The problem with the latter form is that it hides f()'s return value. If this is the common style, then when you step out of f() you find that f()'s caller is returning f()'s return value directly to *its* caller, which in turn.....

This is so annoying. You have to step out of many methods. When you get to inspect this value, you realize that it is wrong but now you lost the original stack frame. Think what happens if your code was called from library whose source code is out of your reach.

(Although this is a special case of the previous point, it is related to events so annoying that it deserves a section of its own)


It should be noted that other than the first point (the F-shaped pattern) the points made here do not capture some cosmic truth about programming. They depend on the language, on the tools and probably on some cultural factors. You'll have to reconsider them when you switch to a new language/tool/team.

Finally, by all means, don't try to make your code longer. Try to make it shorter. But as you make it shorter, think about these points. They may help you avoid code that is too short.

4 comments :: Longer is Sometimes Better

  1. IMO "terse" implies a level of abruptness not found in "concise", to its detriment. "Concise", OTOH, doesn't remove any necessary, or useful, information. Instead it's the shortest use of language that still conveys full meaning.

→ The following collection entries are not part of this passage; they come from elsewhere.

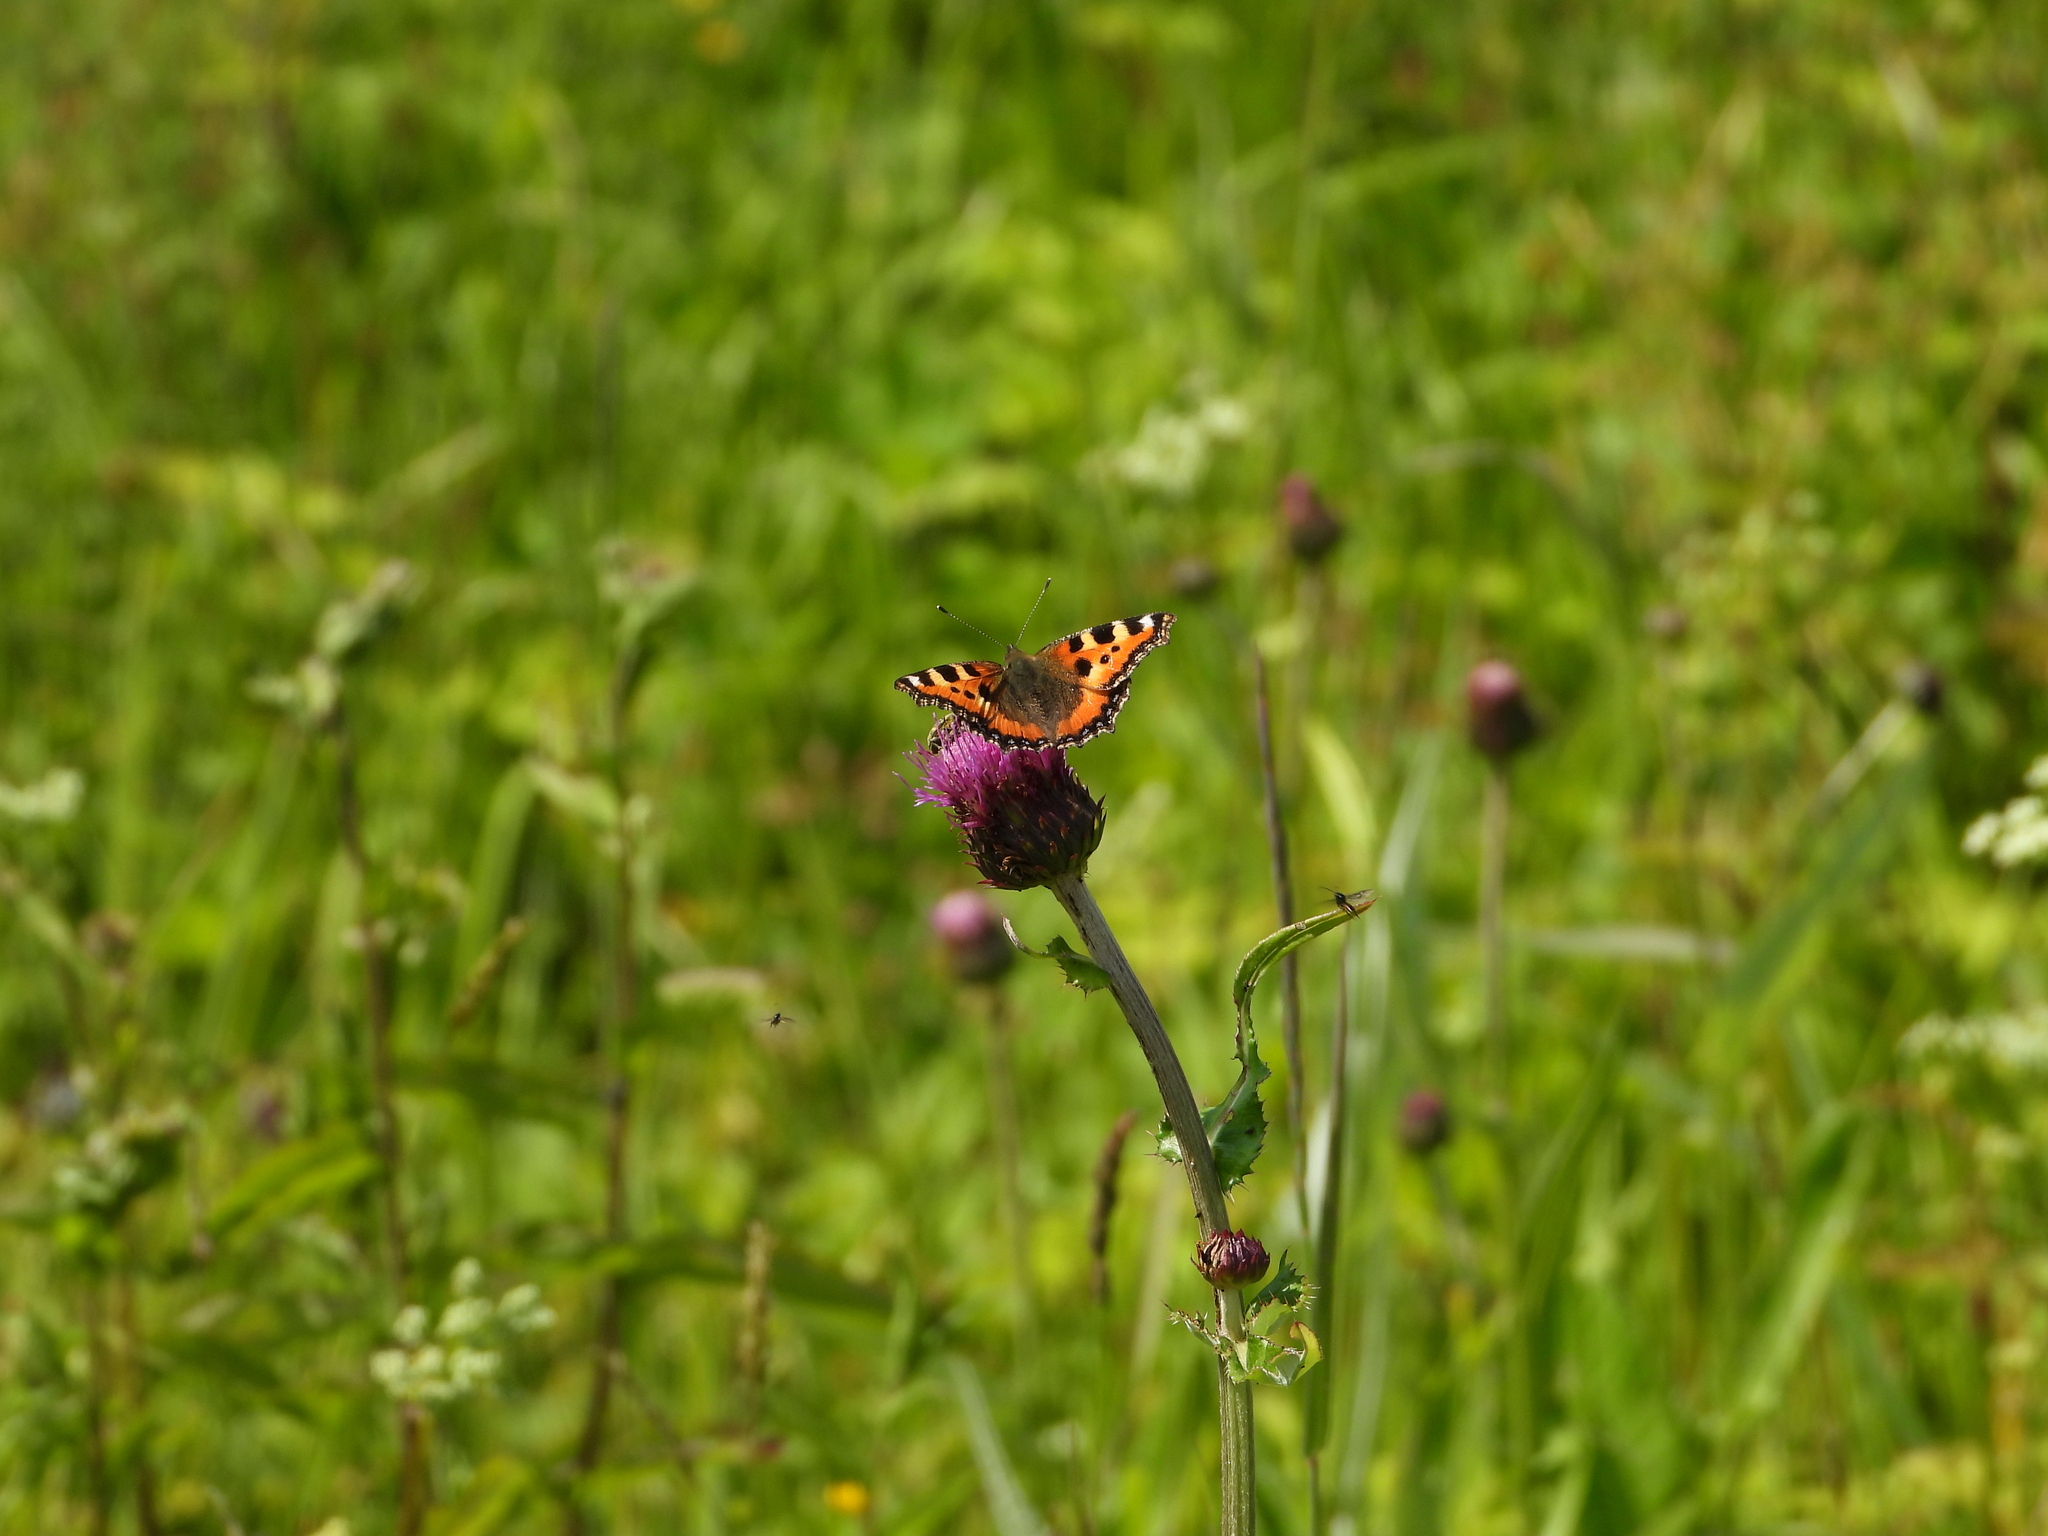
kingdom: Animalia
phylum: Arthropoda
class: Insecta
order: Lepidoptera
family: Nymphalidae
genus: Aglais
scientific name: Aglais urticae
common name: Small tortoiseshell
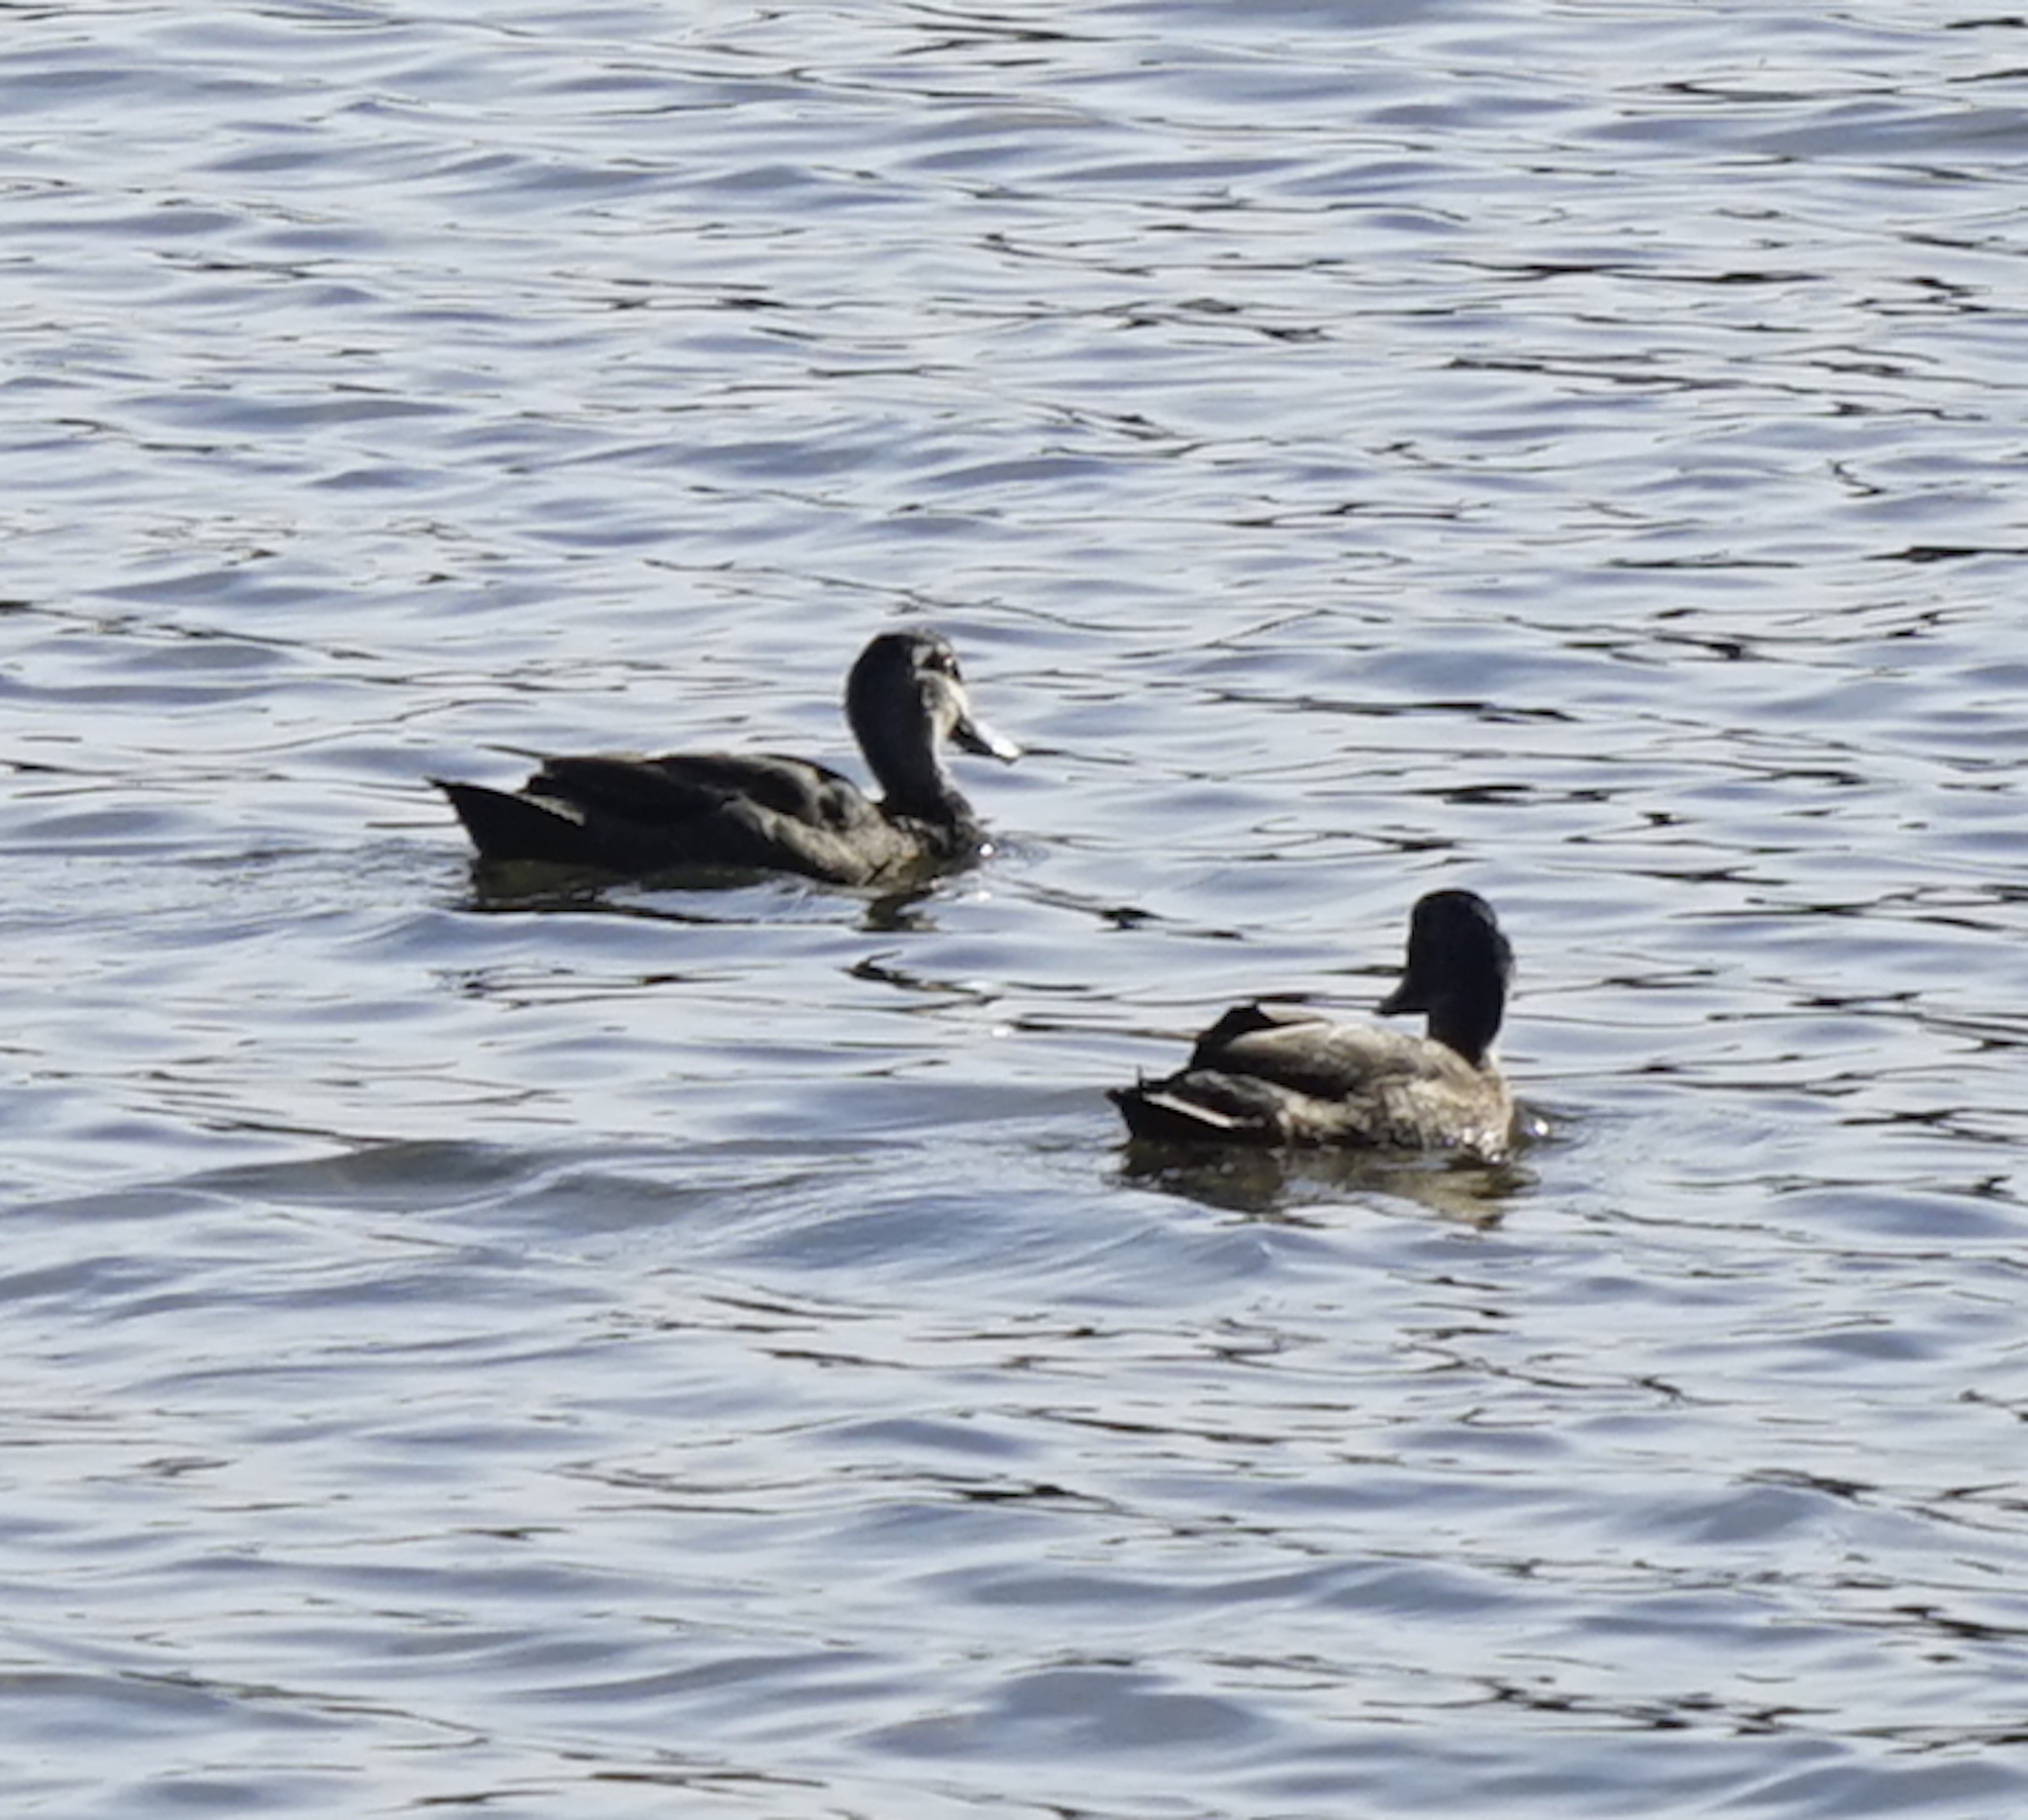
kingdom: Animalia
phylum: Chordata
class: Aves
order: Anseriformes
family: Anatidae
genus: Anas
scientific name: Anas superciliosa
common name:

    "Short" code can be either concise or terse, but terse (again IMO) may be short to the point of removing valuable (and/or helpful) information, including information that can reduce cognitive overhead.

    I think the trend these days is to make code easily understandable: concise, not terse. Even idiomatic code (in languages that allow both concise and terse code) can be made easily understandable--the trick is to retain enough contextual information to make it concise without becoming abruptly short.

  2. At least you realize that most of this stuff is not about readable code but rather about working around debugger deficiencies. :-)

  3. Dave,

    I like your distinction between these "terse" and "concise". Another similar statement is the one made in a comment by Yardena: "no one should sacrifice that [Writing correct and clear code] for brevity."

    Although many agree with this distinction, I too often see people who believe the software quality follows the formula of "terser is better".I don't know. Maybe I'm just spending time with the wrong people :)

  4. I totally agree with Andreas the fact that the only bad thing you are saying is that it will bug the debugger means that someone should work on a better debugger.

    I really wish you had a good point against it because I am constantly in a state of preferring short to very short.
    If its easy to read you need less debugging cause you can read it :).